- Work instruction: Retype all of the entries precisely.

- Records:
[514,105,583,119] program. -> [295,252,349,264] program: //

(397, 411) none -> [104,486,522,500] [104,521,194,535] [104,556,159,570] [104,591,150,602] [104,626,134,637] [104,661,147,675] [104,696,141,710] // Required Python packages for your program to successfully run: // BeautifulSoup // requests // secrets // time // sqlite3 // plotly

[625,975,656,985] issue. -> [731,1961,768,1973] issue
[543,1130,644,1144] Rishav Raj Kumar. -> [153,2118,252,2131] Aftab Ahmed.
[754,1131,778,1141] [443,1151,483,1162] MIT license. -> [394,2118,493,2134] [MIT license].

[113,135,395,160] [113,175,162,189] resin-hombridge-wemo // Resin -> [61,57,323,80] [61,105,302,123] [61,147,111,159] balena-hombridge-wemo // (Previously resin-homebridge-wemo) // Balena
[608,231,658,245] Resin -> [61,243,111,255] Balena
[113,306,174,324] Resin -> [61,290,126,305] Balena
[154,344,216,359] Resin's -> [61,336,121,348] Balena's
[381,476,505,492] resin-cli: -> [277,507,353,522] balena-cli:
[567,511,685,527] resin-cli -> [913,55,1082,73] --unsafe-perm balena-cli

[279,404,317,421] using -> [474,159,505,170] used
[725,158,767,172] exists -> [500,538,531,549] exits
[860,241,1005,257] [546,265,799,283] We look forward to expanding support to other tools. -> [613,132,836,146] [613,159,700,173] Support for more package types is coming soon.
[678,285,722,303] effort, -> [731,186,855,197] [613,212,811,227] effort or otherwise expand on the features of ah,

- Answer below:
[514,105,583,119] program. -> [295,252,349,264] program: //

(397, 411) none -> [104,486,522,500] [104,521,194,535] [104,556,159,570] [104,591,150,602] [104,626,134,637] [104,661,147,675] [104,696,141,710] // Required Python packages for your program to successfully run: // BeautifulSoup // requests // secrets // time // sqlite3 // plotly

[625,975,656,985] issue. -> [731,1961,768,1973] issue
[543,1130,644,1144] Rishav Raj Kumar. -> [153,2118,252,2131] Aftab Ahmed.
[754,1131,778,1141] [443,1151,483,1162] MIT license. -> [394,2118,493,2134] [MIT license].

[113,135,395,160] [113,175,162,189] resin-hombridge-wemo // Resin -> [61,57,323,80] [61,105,302,123] [61,147,111,159] balena-hombridge-wemo // (Previously resin-homebridge-wemo) // Balena
[608,231,658,245] Resin -> [61,243,111,255] Balena
[113,306,174,324] Resin -> [61,290,126,305] Balena
[154,344,216,359] Resin's -> [61,336,121,348] Balena's
[381,476,505,492] resin-cli: -> [277,507,353,522] balena-cli:
[567,511,685,527] resin-cli -> [913,55,1082,73] --unsafe-perm balena-cli

[279,404,317,421] using -> [474,159,505,170] used
[725,158,767,172] exists -> [500,538,531,549] exits
[860,241,1005,257] [546,265,799,283] We look forward to expanding support to other tools. -> [613,132,836,146] [613,159,700,173] Support for more package types is coming soon.
[678,285,722,303] effort, -> [731,186,855,197] [613,212,811,227] effort or otherwise expand on the features of ah,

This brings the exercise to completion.